Elements of an electronic circuit are integrated into the surface of a wafer (made of a semiconductor material such as silicon) by a series of well-known photographic and chemical processes. The resulting monolithic integrated circuit (IC for short) is a very tiny, yet functional, electronic circuit. As ICs have been made smaller, faster, and more complex, problems that, for early generations of ICs, were considered insignificant, have become major impediments to further increases in IC performance.
A monolithic integrated circuit typically contains a multitude of electrical devices and numerous lines interconnecting those devices. In such a circuit, a dielectric layer such as silicon dioxide or silicon nitride effectively isolates a DC signal line from the substrate. However, pulsating DC and AC signals are much more common than DC signals in integrated circuits. If a line carries a fluctuating signal, whether it be an alternating current signal, such as a clock signal, or pulsating direct current, the signal will, to some extent, be capacitively coupled as unwanted noise into the substrate. In certain circuits such as microprocessor circuits, four or more different AC clock signal lines and a multitude of other lines carrying fluctuating signals may be routed to various devices throughout the entire circuit. Additionally, when driver output impedances are closely matched with device input impedances, high current flow through clock signal lines is a given. This fact, coupled with increasing processor cycle frequencies (frequencies of 40 MHz and above have been announced), provides ample opportunity for noise generation if signal lines are not adequately isolated from the rest of the circuit. This noise will likely be carried by the substrate into nearby circuitry, often with unpredictable results, causing circuit malfunctions such as mistriggering. The higher the clock signal, the greater the potential for introduction of noise into the substrate. Noise problems tend to be extremely difficult to pinpoint, and even more difficult to solve.
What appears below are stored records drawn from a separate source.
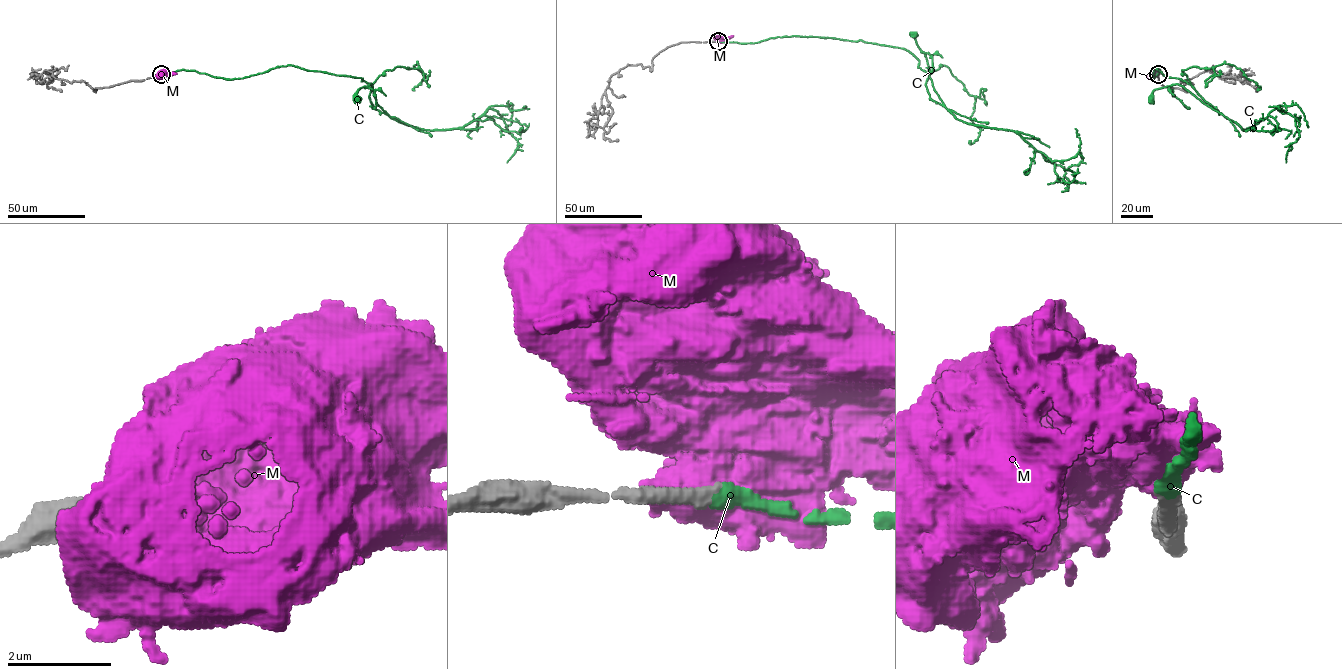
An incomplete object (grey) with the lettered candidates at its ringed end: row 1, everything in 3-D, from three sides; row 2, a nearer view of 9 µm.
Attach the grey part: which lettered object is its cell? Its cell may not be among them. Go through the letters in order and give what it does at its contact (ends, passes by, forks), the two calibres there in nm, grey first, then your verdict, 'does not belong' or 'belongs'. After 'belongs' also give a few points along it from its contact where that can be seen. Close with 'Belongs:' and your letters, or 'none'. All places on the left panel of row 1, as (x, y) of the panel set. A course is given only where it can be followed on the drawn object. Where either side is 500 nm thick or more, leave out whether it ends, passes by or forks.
C: it ends there; 280 nm thick on the grey side, 320 nm on the other; belongs; it runs (161, 74), (232, 79), (292, 65), (362, 78), (373, 107), (387, 114), (370, 84), (357, 99)
M: 300 nm thick on the grey side, 800 nm on the other; does not belong
Belongs: C

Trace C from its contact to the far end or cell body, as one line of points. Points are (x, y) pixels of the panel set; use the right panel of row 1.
C: (1158, 74), (1153, 79), (1156, 65), (1222, 114), (1176, 84), (1155, 89), (1151, 99)

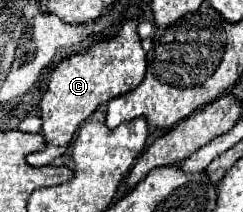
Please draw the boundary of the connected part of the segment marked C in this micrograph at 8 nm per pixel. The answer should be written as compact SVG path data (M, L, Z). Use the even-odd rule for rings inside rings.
M135 19L125 21L123 27L113 37L89 47L87 51L71 55L69 59L59 63L57 69L51 73L49 87L41 99L43 137L47 141L47 147L39 153L27 155L27 163L35 167L51 165L53 159L61 157L67 151L79 125L99 105L135 89L143 81L145 71L147 71L147 57L145 57L145 49L141 47Z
In the graphic statement of the problem of FIG. 1, three signal lines 11, 12 and 13 are shown in a simplified circuit example. The signal lines, are insulated from a P-type substrate 14 by a dielectric layer 15. A single transistor N-channel transistor 16 having a multi-layer gate electrode 17 and a silicon dioxide gate dielectric layer 18, is located at the edge of silicon dioxide field isolation dielectric layer 15. It is well known in the art of semiconductor manufacture that silicon dioxide gate dielectric layers generally have thicknesses ranging from 50 to 200 .ANG., whereas silicon dioxide field isolation dielectric layers are typically at least an order of magnitude (i.e., ten times) thickner than the gate dielectric layers. As an AC or pulsating DC signal in line 12, for example, rapidly varies in voltage, the signal will, to some extent, be capacitively coupled into substrate 14 as an unwanted noise voltage. In a typical microprocessor circuit, total signal line area can easily be more than 100 times the size of the area of a bond pad. Thus, the unwanted capacitive effect of a signal line can be substantial. The noise voltage will be propagated through the distributed R-C network 17 the substrate and will then be coupled into nearby transistors or junctions. Performance of the transistors or junctions may be adversely affected as a result. In the illustrated example, transistor 16 may be sufficiently close to signal line 12 to be affected by capacitive coupling.
Referring now to a representative clock signal distribution network within a monolithic circuit depicted in FIG. 2, a clock oscillator 21 acts as the primary signal source point, which branches via multiple conductive signal lines 22, to various primary destination points within the circuit. Such primary destination points, which usually incorporate a line driver, may, in turn, function as secondary signal source points, each branching via additional signal lines 22 to secondary destination points within the circuit. The branching process may continue even further. Source points (without regard to whether they are primary or secondary) are designated by the letter "S", while destination points (without regard to whether they are primary or secondary) are designated by the letter "D".
One method of ameliorating the problem of high-frequency-induced noise in the substrate is to simply ground the substrate. This cannot be a solution, however, when as is commonly the case, a particular design requires that the substrate be held at a negative potential.
Another method of dealing with the problem of substrate noise is to use distance to attenuate the noise by locating sensitive circuitry far enough away from the lines carrying AC signals that the noise is eliminated or at leaded reduced to tolerable levels at the sensitive location. However, this approach is incompatible with the ongoing trends of circuit miniaturization and ever-faster clock speeds. An area-efficient AC transmission line structure that decouples noise from the substrate is needed.